Bewaffnete stürmen Hotel in Pakistan

Mehrere Bewaffnete haben am Samstag ein Luxushotel in der südpakistanischen Stadt Gwadar gestürmt. Dabei wurde ein Wachmann beim Eingang des Gebäudes getötet worden, wie das Militär mitteilte. Laut dem Provinz-Innenminister Ziaullah Langove wurden mehrere Personen leicht verletzt. Der Minister sagte, die Mehrheit der Gäste des Fünf-Sterne-Hotels sei in Sicherheit gebracht worden.

Das Luxushotel Pearl Continental (im Bild) wurde am Samstag von bewaffneten Männern gestürm, dabei kam ein Mann ums Leben.
Das Luxushotel Pearl Continental (im Bild) wurde am Samstag von bewaffneten Männern gestürm, dabei kam ein Mann ums Leben. - Foto: © APA/AFP

Von Seiten der Polizei hieß es dagegen, in dem Gebäude habe sich nur Personal aufgehalten. Sicherheitskräfte gingen gegen die Eindringlinge vor, sagte der Minister. Laut Polizei näherte sich der Einsatz dem Ende. Die Angreifer schienen den ersten Stock des Hotels erreicht zu haben. Hubschrauber kreisten über dem Gebäude.

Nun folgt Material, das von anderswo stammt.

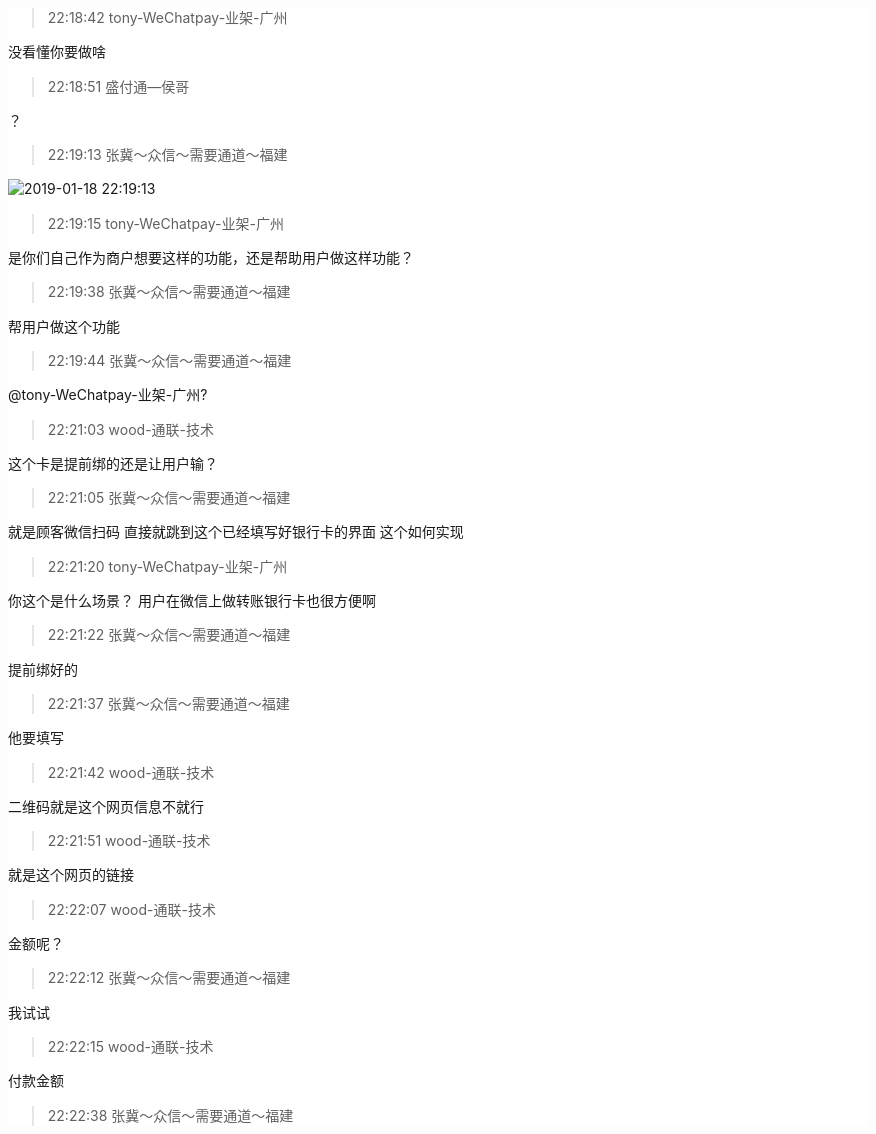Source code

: > 22:18:42  tony-WeChatpay-业架-广州  
   
没看懂你要做啥  
   
> 22:18:51  盛付通—侯哥  
   
？  
   
> 22:19:13  张冀～众信～需要通道～福建  
   
![2019-01-18 22:19:13](http://static.cocolian.cn/img/20190118_221913.png) 
   
> 22:19:15  tony-WeChatpay-业架-广州  
   
是你们自己作为商户想要这样的功能，还是帮助用户做这样功能？  
   
> 22:19:38  张冀～众信～需要通道～福建  
   
帮用户做这个功能  
   
> 22:19:44  张冀～众信～需要通道～福建  
   
@tony-WeChatpay-业架-广州?  
   
> 22:21:03  wood-通联-技术  
   
这个卡是提前绑的还是让用户输？  
   
> 22:21:05  张冀～众信～需要通道～福建  
   
就是顾客微信扫码 直接就跳到这个已经填写好银行卡的界面 这个如何实现  
   
> 22:21:20  tony-WeChatpay-业架-广州  
   
你这个是什么场景？ 用户在微信上做转账银行卡也很方便啊  
   
> 22:21:22  张冀～众信～需要通道～福建  
   
提前绑好的  
   
> 22:21:37  张冀～众信～需要通道～福建  
   
他要填写   
   
> 22:21:42  wood-通联-技术  
   
二维码就是这个网页信息不就行  
   
> 22:21:51  wood-通联-技术  
   
就是这个网页的链接  
   
> 22:22:07  wood-通联-技术  
   
金额呢？  
   
> 22:22:12  张冀～众信～需要通道～福建  
   
我试试  
   
> 22:22:15  wood-通联-技术  
   
付款金额  
   
> 22:22:38  张冀～众信～需要通道～福建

”Bis zu vier bewaffnete Männer sind in das Pearl Continental Hotel in Gwadar eingedrungen und haben das Feuer eröffnet”, sagte der Langove der Nachrichtenagentur AFP. Es sei zu einem Schusswechsel mit Sicherheitskräften gekommen, teilte der örtliche Polizeichef Aslam Bangulzai mit.

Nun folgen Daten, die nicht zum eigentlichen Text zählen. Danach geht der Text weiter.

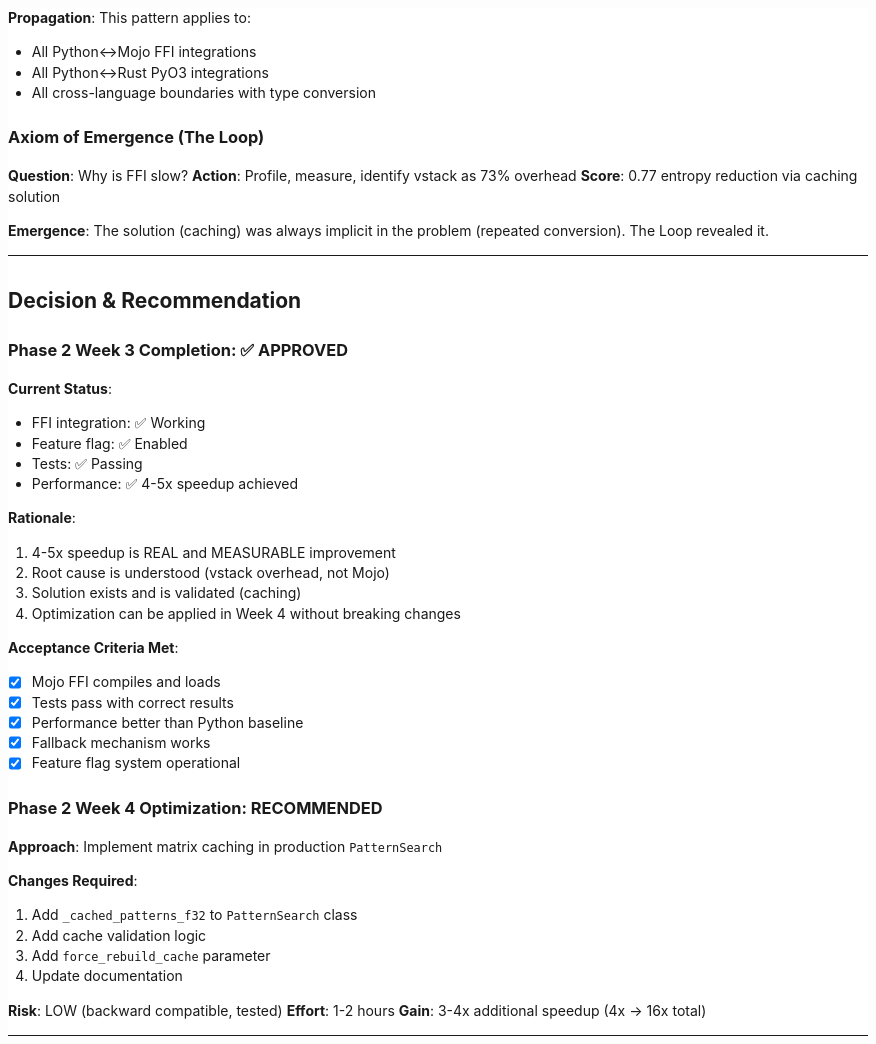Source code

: **Propagation**: This pattern applies to:
- All Python↔Mojo FFI integrations
- All Python↔Rust PyO3 integrations
- All cross-language boundaries with type conversion

### Axiom of Emergence (The Loop)
**Question**: Why is FFI slow?
**Action**: Profile, measure, identify vstack as 73% overhead
**Score**: 0.77 entropy reduction via caching solution

**Emergence**: The solution (caching) was always implicit in the problem (repeated conversion). The Loop revealed it.

---

## Decision & Recommendation

### Phase 2 Week 3 Completion: ✅ APPROVED

**Current Status**:
- FFI integration: ✅ Working
- Feature flag: ✅ Enabled
- Tests: ✅ Passing
- Performance: ✅ 4-5x speedup achieved

**Rationale**:
1. 4-5x speedup is REAL and MEASURABLE improvement
2. Root cause is understood (vstack overhead, not Mojo)
3. Solution exists and is validated (caching)
4. Optimization can be applied in Week 4 without breaking changes

**Acceptance Criteria Met**:
- [x] Mojo FFI compiles and loads
- [x] Tests pass with correct results
- [x] Performance better than Python baseline
- [x] Fallback mechanism works
- [x] Feature flag system operational

### Phase 2 Week 4 Optimization: RECOMMENDED

**Approach**: Implement matrix caching in production `PatternSearch`

**Changes Required**:
1. Add `_cached_patterns_f32` to `PatternSearch` class
2. Add cache validation logic
3. Add `force_rebuild_cache` parameter
4. Update documentation

**Risk**: LOW (backward compatible, tested)
**Effort**: 1-2 hours
**Gain**: 3-4x additional speedup (4x → 16x total)

---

Zu dem Anschlag bekannte sich wenig später die „Baluchistan Freiheitsarmee”, eine militante Gruppe, die für eine größere Autonomie der südwestpakistanischen Provinz kämpft. Gwadar liegt in der pakistanischen Unruheprovinz Baluchistan. Die Stadt ist ein Standort des chinesischen Mega-Infrastrukturprojektes „Neue Seidenstraße”. Bereits eröffnet wurde ein „Wirtschaftskorridor” zwischen dem Hafen der Stadt am Arabischen Meer und Kashgar in der nordwestchinesischen Provinz Xinjiang.

Bestandteil sind eine knapp 400 Kilometer lange Autobahn von Peshawar nach Karachi, die dieses Jahr fertig werden soll, ein Flughafen und ein Krankenhaus in Gwadar sowie Wasserkraftwerke. Das Hotel gehört ebenfalls zum millionenschweren chinesischen Infrastrukturprojekt.

Pakistan hofft auf Ankurbelung seiner Wirtschaft. Viele Bewohner der Provinz fühlen sich jedoch von den Profiten, die derartige Projekte bringen, ausgeschlossen. Erst vor drei Wochen hatten in Baluchistan bewaffnete Männer 14 Buspassagiere erschossen. Zu dem Überfall bekannt sich eine Separatistengruppe.